[tptacek]

Am I reading it right that this allows people to designate access to their password manager via email? I feel like I have to missing something, like a previous step that fingerprints the emergency contact's key or something.

(I get that we rely on email for stuff like this all the time, but your password manager is part of what protects your email account, which is why we rely on email as much as we do for resets).

[dsissitka]

They encourage you to verify the grantee’s fingerprint phrase:

> To ensure the integrity of your encryption keys, verify the displayed fingerprint phrase with the grantee before completing confirmation.

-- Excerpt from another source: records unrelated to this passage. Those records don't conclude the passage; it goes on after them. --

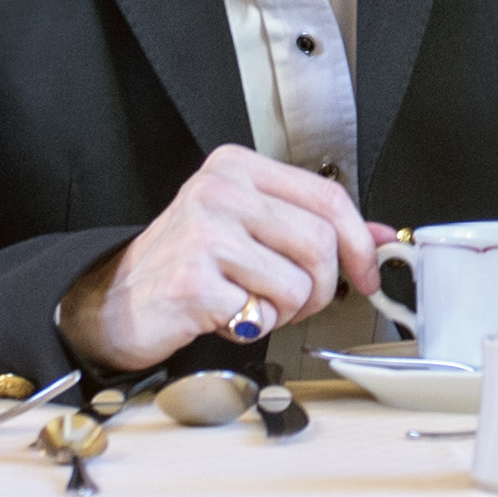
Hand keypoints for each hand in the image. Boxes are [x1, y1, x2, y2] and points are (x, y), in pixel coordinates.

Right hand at [57, 147, 390, 369]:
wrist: (117, 300)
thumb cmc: (187, 265)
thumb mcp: (250, 230)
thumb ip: (313, 226)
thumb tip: (380, 236)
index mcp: (238, 168)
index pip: (328, 198)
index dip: (361, 243)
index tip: (368, 273)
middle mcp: (219, 191)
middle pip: (321, 244)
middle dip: (321, 288)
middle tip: (293, 300)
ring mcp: (204, 233)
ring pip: (299, 284)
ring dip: (285, 311)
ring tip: (249, 302)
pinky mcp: (192, 280)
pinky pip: (261, 314)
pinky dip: (252, 328)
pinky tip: (224, 315)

https://bitwarden.com/help/article/emergency-access/#confirm...

> The fingerprint phrase is an important security feature that assists in uniquely and securely identifying a Bitwarden user account when important encryption-related operations are performed (such as sharing).

https://bitwarden.com/help/article/fingerprint-phrase/

[WatchDog]

While I make heavy use of a password manager, I still choose to memorize my email password, and not store it in a password manager, precisely because it is is relied on so much, and can be used to reset the majority of the passwords stored in the manager anyway.

[Vaslo]

I’m with you. I’ve memorized an odd password for entry into my Bitwarden and my ProtonMail account.

[isatty]

For very important passwords that are stored in a password manager, salting it with a memorized phrase is a good idea. That way, if someone gets access to my password manager, they still won't be able to access everything in there.